→ **Penggalan Dokumen**

★ ★ ★ ★ ★ ★ ★

Bermula dari Rasa Kagum
Bagi manusia, dunia sekeliling yang berisikan berbagai macam makhuk hidup, matahari, bulan, planet-planet, bintang-bintang, cuaca, gempa bumi, hingga gerhana menciptakan rasa heran sekaligus kagum dan mungkin juga takut. Sejak itu, manusia mencari jawaban atas semua itu, bukan jawaban dari mitologi, tetapi sesuatu yang lebih memuaskan rasa ingin tahu. Filsafat lahir dari kenyataan itu. (Buckingham: 2011, 13)
Plato mengeksplisitkan bahwa filsafat dan pengetahuan memang dimulai dengan rasa kagum. (Hadi: 1994, 16). Ungkapan lain dari itu adalah rasa heran atau mungkin rasa terkesima. Rasa kagum bukan rasa ingin tahu. Rasa kagum jauh lebih dahulu daripada rasa ingin tahu. Rasa ingin tahu lebih berarti misalnya seseorang melihat sebuah perangkat canggih lalu penasaran bagaimana perangkat tersebut bekerja. Rasa ingin tahu tidak pada semua orang ada. Ia hanya ada pada orang yang sebelumnya sudah memiliki pengetahuan yang hendak melanjutkan pengetahuannya. Rasa kagum dimiliki oleh semua orang dan biasanya terhadap hal-hal yang tampak sederhana. Rasa kagum membuat yang sederhana itu menjadi mengagumkan dan tidak sesederhana penampakannya.
Rasa kagum lalu memberikan semacam rasa tahu terhadap sesuatu. Setelah rasa tahu itulah muncul rasa ingin tahu. Jadi, rasa ingin tahu tidak terjadi karena seseorang sama sekali tidak tahu, justru karena ada pengetahuan awal yang memicu rasa ingin tahu karena tidak mungkin rasa ingin tahu muncul jika sama sekali tidak ada rasa tahu sebelumnya. Misalnya, tidak akan ada rasa ingin tahu seseorang terhadap Gunung Merapi jika tidak pernah tahu tentang Gunung Merapi, paling tidak lewat mendengarnya, melihatnya dalam gambar, dan lain-lain.

★ ★ ★ ★ ★ ★ ★

→ **Uraian Soal**
Kutip teks tentang rasa kagum dari "Bermula dari Rasa" sampai "(Buckingham: 2011, 13)", termasuk kedua bagian itu. Data berikut sama sekali tidak dipakai di sini.

→ **Bahan Sumber**
★ ★ ★ ★ ★ ★ ★

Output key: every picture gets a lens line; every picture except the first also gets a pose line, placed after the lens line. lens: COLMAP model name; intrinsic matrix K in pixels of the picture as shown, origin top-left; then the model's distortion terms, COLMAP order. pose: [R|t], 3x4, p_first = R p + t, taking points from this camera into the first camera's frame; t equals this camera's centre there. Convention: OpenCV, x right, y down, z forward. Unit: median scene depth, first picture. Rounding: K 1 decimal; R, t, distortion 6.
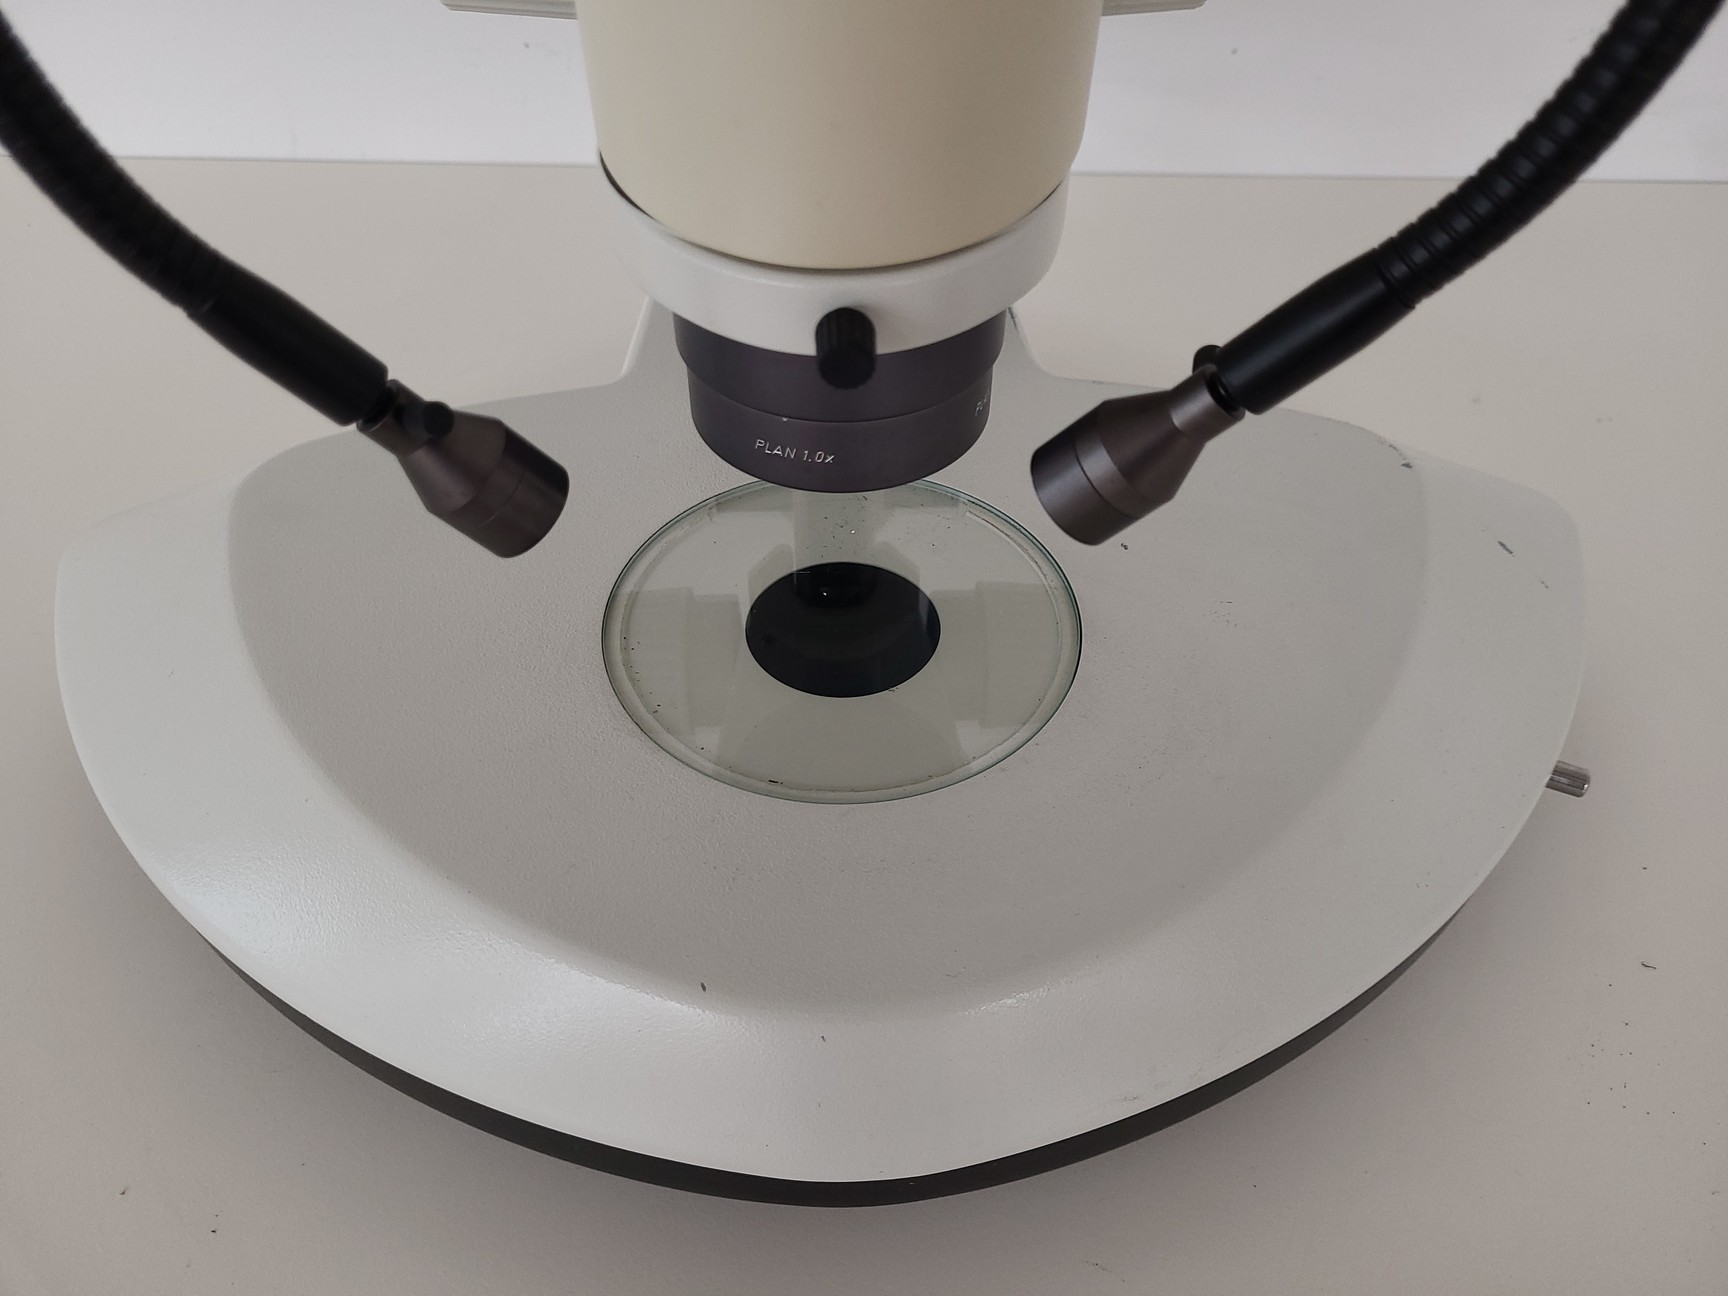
lens RADIAL K [[1371.7, 0, 871.6], [0, 1371.7, 633.2], [0, 0, 1]] dist [-0.002994, 0.011081]
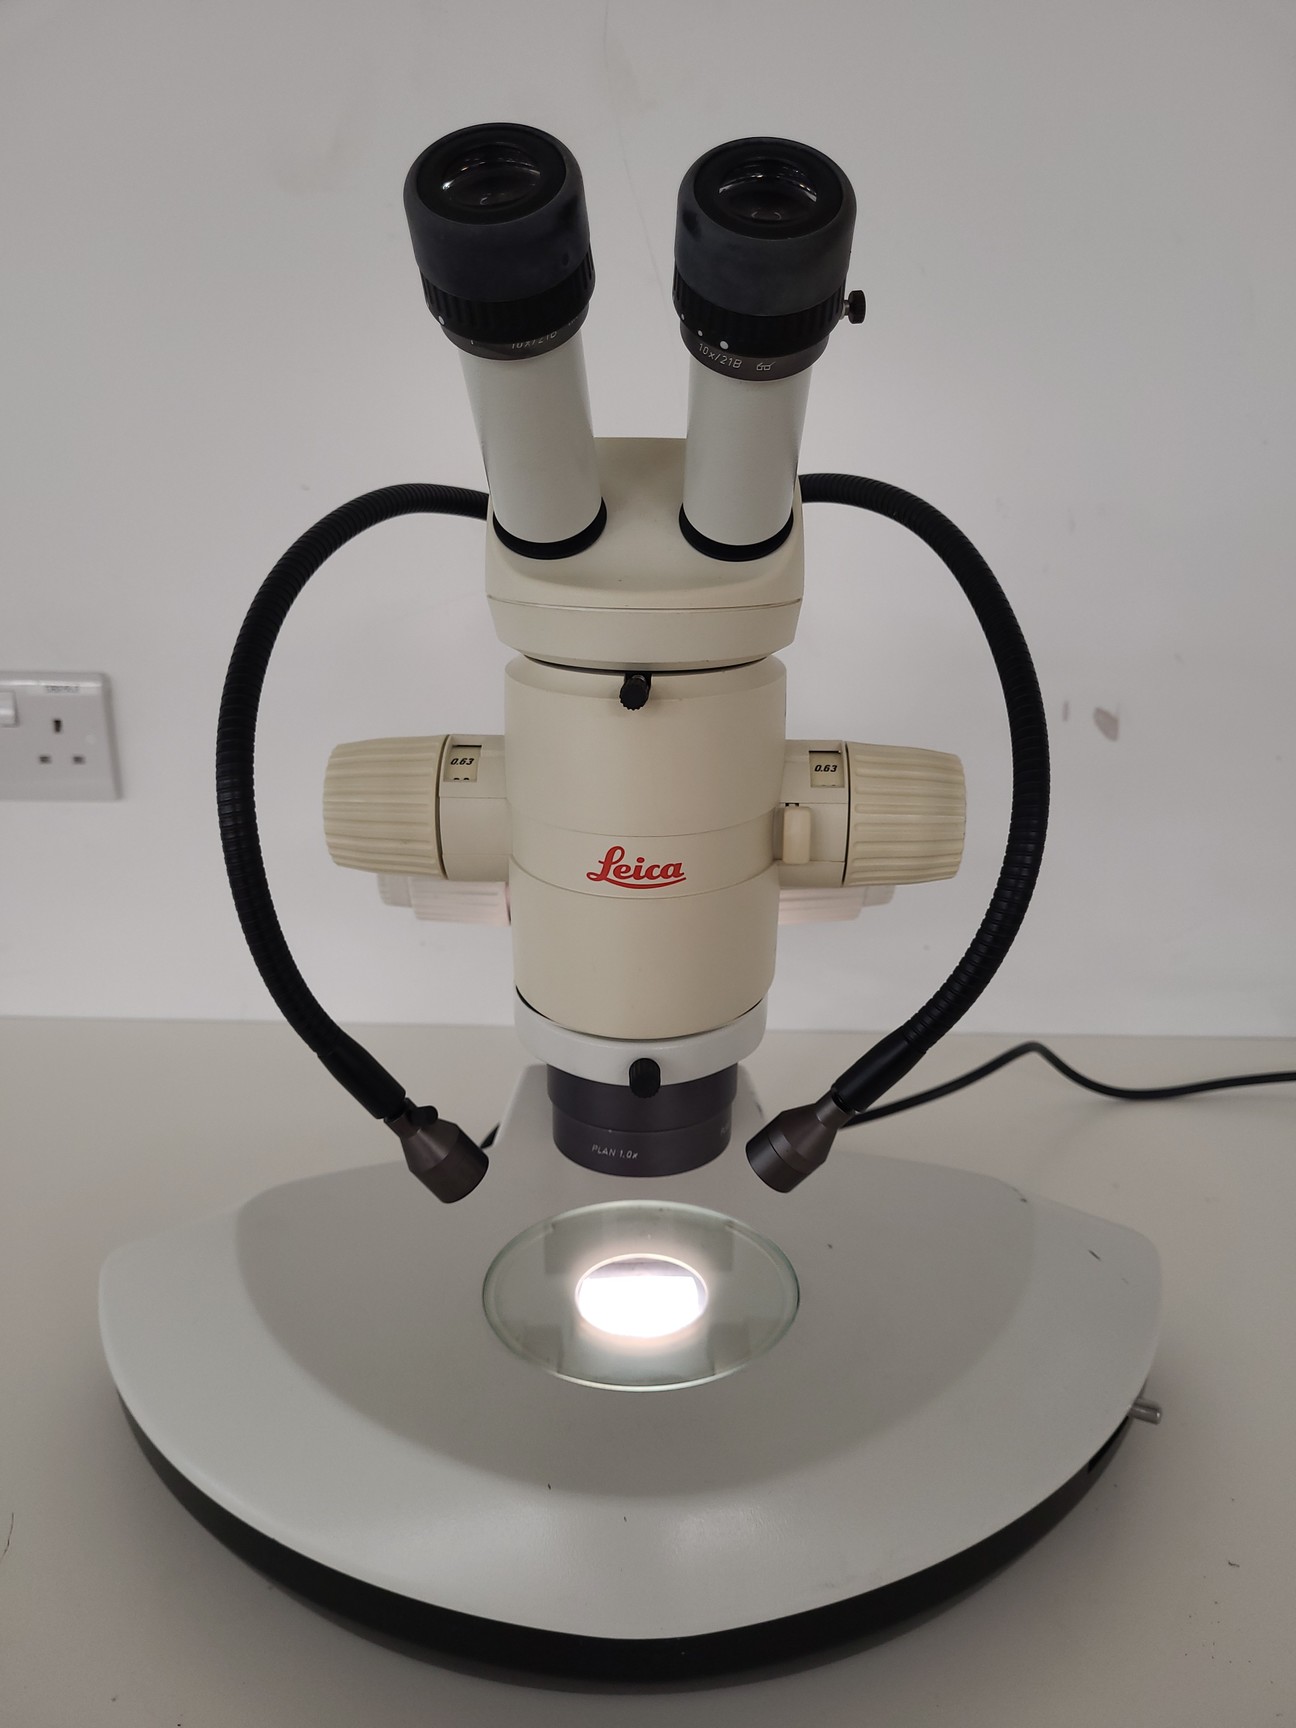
lens RADIAL K [[1371.7, 0, 667.5], [0, 1371.7, 903.7], [0, 0, 1]] dist [-0.002994, 0.011081]
pose [[0.999969, 0.002957, -0.007257, 0.023508], [-0.005767, 0.904674, -0.426065, 0.348047], [0.005305, 0.426094, 0.904663, -0.755976]]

★ ★ ★ ★ ★ ★ ★

→ **Ruang Jawaban**
Bermula dari Rasa Kagum
Bagi manusia, dunia sekeliling yang berisikan berbagai macam makhuk hidup, matahari, bulan, planet-planet, bintang-bintang, cuaca, gempa bumi, hingga gerhana menciptakan rasa heran sekaligus kagum dan mungkin juga takut. Sejak itu, manusia mencari jawaban atas semua itu, bukan jawaban dari mitologi, tetapi sesuatu yang lebih memuaskan rasa ingin tahu. Filsafat lahir dari kenyataan itu. (Buckingham: 2011, 13)